• [What the task asks]: The lines to reproduce run from the one containing "left eye: (379, 188)" through the end of the records below. Reproduce them exactly and add nothing.

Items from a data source
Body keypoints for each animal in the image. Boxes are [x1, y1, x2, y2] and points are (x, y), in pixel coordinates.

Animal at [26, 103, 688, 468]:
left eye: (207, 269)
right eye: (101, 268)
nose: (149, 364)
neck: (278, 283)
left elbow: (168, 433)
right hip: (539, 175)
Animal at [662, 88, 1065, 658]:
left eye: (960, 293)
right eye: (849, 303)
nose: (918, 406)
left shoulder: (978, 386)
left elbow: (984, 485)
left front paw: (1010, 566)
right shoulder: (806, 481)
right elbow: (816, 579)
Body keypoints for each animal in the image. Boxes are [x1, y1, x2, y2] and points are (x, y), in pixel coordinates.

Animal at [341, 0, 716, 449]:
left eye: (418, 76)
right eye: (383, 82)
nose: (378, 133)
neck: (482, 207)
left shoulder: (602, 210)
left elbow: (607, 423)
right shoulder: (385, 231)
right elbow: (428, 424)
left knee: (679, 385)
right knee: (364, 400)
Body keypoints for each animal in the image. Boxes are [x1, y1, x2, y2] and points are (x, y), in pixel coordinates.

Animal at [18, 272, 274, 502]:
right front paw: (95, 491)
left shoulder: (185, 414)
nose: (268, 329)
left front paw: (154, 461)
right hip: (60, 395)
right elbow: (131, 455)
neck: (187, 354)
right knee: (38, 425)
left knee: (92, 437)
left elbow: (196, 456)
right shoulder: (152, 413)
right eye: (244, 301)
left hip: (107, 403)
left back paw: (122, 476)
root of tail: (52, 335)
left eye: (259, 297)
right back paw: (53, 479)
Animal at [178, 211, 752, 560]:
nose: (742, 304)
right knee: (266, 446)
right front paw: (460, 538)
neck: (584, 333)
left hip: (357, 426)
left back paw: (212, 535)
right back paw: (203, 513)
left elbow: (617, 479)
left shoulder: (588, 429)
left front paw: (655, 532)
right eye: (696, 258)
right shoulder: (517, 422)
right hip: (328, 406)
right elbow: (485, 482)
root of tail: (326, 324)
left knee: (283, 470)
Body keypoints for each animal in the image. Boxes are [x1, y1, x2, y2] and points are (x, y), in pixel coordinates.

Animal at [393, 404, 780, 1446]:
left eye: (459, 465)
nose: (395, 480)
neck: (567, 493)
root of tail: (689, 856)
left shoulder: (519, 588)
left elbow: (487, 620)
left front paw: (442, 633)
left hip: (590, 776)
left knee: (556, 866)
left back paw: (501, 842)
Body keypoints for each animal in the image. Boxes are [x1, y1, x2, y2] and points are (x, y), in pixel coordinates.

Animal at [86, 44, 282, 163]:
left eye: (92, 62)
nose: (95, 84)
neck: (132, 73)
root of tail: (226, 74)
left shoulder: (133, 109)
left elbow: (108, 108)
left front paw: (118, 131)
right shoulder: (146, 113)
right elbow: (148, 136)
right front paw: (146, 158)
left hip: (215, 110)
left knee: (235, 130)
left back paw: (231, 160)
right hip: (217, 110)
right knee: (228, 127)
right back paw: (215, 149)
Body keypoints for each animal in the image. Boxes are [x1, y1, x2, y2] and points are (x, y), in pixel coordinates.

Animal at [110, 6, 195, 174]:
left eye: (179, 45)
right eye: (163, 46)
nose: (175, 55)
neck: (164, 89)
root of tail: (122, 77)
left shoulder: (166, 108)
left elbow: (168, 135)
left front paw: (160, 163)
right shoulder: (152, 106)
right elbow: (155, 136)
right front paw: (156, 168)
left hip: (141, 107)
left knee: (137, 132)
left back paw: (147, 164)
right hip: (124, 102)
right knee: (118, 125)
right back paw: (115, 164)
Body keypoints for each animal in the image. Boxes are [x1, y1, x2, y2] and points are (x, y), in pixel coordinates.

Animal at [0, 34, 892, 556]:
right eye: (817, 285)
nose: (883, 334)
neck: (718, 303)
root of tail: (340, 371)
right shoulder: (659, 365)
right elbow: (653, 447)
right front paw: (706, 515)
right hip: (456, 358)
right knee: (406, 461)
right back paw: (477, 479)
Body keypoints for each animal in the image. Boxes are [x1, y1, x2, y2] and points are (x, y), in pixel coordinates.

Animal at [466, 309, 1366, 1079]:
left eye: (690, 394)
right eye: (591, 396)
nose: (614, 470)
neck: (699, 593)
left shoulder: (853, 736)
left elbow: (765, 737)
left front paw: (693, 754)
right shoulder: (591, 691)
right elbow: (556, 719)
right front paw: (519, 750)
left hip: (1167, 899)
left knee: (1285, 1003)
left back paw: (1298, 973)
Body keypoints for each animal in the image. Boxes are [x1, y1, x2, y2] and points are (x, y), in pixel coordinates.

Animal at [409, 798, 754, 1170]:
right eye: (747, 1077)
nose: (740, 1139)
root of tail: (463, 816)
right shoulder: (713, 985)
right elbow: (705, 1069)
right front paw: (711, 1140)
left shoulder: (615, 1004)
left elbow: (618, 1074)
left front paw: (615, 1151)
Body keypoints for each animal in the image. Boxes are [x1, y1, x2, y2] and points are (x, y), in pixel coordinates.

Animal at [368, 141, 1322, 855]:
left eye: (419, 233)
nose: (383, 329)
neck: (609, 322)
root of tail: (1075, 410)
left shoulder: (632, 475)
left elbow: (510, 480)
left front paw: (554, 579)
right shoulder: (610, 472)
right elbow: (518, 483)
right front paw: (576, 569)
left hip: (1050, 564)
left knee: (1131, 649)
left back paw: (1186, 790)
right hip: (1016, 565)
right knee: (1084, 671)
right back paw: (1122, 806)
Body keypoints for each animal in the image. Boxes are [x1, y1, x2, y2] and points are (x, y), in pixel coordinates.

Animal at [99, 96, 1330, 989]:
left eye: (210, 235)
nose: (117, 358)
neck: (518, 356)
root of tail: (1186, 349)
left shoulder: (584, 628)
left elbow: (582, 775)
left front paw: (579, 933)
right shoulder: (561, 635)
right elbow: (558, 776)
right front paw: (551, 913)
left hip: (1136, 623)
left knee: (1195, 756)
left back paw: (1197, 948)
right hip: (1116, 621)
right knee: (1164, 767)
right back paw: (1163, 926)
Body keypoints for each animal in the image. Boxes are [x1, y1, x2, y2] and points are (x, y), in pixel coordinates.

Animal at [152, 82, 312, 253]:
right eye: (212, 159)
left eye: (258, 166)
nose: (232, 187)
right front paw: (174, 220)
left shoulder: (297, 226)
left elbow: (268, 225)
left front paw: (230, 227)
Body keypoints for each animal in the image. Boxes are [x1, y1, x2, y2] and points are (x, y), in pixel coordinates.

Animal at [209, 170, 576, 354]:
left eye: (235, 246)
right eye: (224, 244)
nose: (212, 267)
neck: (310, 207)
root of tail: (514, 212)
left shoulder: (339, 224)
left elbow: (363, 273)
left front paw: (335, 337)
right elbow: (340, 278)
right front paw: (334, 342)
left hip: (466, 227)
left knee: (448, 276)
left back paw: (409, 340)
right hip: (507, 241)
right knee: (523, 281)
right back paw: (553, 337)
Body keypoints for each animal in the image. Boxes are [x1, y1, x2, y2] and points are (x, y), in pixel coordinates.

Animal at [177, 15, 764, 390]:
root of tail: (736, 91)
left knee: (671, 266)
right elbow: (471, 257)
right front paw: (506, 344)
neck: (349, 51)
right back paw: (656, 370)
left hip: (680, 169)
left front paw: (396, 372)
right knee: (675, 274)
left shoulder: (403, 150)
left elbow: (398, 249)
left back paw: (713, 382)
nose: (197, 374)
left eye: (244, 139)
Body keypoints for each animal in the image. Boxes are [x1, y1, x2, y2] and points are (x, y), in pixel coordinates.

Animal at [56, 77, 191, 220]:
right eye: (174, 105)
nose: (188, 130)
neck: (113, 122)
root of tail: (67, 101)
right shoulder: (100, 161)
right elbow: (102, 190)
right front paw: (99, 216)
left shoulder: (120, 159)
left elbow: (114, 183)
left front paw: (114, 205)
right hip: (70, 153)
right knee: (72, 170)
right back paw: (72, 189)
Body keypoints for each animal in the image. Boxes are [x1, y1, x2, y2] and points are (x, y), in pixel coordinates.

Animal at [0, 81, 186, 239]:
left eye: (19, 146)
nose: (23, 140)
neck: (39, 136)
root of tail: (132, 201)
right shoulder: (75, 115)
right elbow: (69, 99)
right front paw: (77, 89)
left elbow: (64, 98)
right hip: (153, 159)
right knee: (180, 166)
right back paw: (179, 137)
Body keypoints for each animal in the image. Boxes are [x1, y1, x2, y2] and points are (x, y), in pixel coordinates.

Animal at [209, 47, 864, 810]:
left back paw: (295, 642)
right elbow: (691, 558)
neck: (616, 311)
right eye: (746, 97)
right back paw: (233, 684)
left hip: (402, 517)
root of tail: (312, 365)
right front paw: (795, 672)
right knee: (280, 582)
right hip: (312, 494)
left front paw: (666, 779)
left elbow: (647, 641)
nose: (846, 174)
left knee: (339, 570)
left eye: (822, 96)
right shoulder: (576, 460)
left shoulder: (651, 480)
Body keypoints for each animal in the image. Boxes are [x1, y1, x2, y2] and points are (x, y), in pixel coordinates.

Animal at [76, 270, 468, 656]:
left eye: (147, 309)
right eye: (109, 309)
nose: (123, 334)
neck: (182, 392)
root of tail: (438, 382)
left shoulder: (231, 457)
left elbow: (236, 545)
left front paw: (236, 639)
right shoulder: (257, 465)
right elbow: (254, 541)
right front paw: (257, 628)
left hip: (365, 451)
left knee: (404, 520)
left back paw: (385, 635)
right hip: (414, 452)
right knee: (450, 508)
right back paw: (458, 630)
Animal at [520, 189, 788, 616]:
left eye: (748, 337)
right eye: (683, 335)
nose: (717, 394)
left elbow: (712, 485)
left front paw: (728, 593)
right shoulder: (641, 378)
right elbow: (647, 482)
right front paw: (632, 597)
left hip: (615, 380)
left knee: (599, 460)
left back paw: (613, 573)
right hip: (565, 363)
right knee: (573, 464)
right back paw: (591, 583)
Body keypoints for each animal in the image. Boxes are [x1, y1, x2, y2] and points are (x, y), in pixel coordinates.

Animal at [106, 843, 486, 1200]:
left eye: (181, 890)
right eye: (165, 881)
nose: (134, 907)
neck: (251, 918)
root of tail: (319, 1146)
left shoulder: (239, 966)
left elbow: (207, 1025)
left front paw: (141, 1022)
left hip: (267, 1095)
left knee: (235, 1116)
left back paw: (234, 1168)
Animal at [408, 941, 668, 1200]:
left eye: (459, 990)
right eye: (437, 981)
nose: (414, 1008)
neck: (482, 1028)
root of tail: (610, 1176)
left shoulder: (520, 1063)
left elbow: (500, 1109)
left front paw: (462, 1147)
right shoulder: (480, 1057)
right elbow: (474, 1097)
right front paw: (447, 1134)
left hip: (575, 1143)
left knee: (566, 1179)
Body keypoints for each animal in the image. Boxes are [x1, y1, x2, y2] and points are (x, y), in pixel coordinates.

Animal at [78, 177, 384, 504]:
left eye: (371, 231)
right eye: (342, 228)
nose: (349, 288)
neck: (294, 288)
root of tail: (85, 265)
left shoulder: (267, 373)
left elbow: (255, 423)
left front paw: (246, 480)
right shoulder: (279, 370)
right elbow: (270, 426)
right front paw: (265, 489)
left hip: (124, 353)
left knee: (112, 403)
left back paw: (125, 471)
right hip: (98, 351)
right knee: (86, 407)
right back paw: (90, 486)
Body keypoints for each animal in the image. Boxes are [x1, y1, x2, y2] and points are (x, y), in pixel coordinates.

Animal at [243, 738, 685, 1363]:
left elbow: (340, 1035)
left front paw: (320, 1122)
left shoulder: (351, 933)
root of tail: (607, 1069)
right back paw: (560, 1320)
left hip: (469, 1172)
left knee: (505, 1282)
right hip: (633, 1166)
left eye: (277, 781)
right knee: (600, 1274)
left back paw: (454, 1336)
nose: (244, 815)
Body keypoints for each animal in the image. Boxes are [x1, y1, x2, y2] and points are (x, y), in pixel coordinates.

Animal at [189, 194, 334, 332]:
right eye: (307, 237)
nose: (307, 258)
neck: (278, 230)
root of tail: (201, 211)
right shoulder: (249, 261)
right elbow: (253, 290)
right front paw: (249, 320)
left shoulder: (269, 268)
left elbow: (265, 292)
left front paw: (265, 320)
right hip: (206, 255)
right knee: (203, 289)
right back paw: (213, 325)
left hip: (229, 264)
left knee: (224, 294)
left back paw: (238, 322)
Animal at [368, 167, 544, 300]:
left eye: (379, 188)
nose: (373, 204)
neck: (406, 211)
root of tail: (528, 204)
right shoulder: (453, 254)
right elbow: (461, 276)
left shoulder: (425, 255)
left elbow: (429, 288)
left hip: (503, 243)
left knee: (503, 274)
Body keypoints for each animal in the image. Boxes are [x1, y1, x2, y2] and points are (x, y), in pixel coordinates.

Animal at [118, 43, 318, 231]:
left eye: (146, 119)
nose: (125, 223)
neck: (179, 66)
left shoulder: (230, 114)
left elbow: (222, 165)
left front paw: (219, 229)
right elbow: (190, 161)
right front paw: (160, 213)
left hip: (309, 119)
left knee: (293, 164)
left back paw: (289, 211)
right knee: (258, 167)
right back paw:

• [Exercise response]:
left eye: (379, 188)
nose: (373, 204)
neck: (406, 211)
root of tail: (528, 204)
right shoulder: (453, 254)
right elbow: (461, 276)
left shoulder: (425, 255)
left elbow: (429, 288)
left hip: (503, 243)
left knee: (503, 274)
Body keypoints for each animal in the image. Boxes are [x1, y1, x2, y2] and points are (x, y), in pixel coordinates.

Animal at [118, 43, 318, 231]:
left eye: (146, 119)
nose: (125, 223)
neck: (179, 66)
left shoulder: (230, 114)
left elbow: (222, 165)
left front paw: (219, 229)
right elbow: (190, 161)
right front paw: (160, 213)
left hip: (309, 119)
left knee: (293, 164)
left back paw: (289, 211)
right knee: (258, 167)
right back paw:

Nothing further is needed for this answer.